05/25/2026
THE LITTLE SECRET THEY WONT TELL YOU 🤫
Well-meaning pet parents buying food for their pets should look beyond the protein name on the bag.
A pet that (allergically) reacts to chicken, for instance, may be reacting to the condition of that protein: old meat, rendered meals, poor cold-chain handling, microbial spoilage, oxidized fats, synthetic additives, or a gut already inflamed by ultra-processed food.
Did you know?
Decomposing meat sources can dramatically raise histamine exposure, and biogenic amines such as histamine, tyramine, cadaverine, and putrescine are byproducts of microbial spoilage ‼️
Once formed, they are heat stable, so cooking, baking, canning, or rendering does not reliably erase them. The FDA makes this same point with fish: histamine can build after death when spoilage bacteria act on tissue, and once formed, it cannot be removed by washing, freezing, or heating.
💸 This is why inexpensive pet food can become expensive biology.
😱 AAFCO notes that certain dead, dying, diseased, or disabled animal materials may enter animal feed after rendering to remove disease-causing microorganisms. Rendering may address microbes, but it does not turn aged, decomposing, or low-quality raw material back into fresh food.

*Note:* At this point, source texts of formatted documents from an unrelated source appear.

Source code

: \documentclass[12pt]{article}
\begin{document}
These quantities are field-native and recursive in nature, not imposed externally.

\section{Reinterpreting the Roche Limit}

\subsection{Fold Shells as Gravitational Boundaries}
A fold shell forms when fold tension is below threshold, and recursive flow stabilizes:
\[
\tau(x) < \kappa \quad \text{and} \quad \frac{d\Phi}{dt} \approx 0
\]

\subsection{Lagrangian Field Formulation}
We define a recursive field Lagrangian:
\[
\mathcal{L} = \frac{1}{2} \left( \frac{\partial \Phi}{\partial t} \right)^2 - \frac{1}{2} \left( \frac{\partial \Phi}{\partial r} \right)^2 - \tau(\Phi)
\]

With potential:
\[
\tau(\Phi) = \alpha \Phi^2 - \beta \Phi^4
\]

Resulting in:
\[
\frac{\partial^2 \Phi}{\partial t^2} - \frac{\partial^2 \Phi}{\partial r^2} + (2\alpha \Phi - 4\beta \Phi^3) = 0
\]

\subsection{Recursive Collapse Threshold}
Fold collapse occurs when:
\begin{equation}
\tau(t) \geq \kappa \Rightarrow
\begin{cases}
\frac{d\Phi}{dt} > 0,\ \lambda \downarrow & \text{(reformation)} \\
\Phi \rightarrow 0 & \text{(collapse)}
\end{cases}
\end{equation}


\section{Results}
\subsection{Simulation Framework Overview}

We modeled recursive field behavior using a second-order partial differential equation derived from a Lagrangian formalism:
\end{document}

Roadkill and old carcass material carry the same concern in plain language: unknown time of death, unknown temperature, unknown gut rupture, and no controlled chilling.
🚧 Healthy food cannot come from sick animals or bad handling.
Humanely raised, pastured animals eating species-appropriate diets create a very different food than feedlot animals, conventionally fed ingredient animals, rotting meats, or heat-processed meals made from questionable raw material.
A pet can react to histamine, but histamine is rarely the whole story. Gut imbalance, parasites, heavy metals, poor mineral status, medications, stress, and immune dysfunction can all affect histamine response.
Aside from the possibility of a pet's own underlying health condition, freshness, sourcing, handling, processing, and the health of the animal behind that protein determine what actually lands in the bowl, and how your pet responds to it.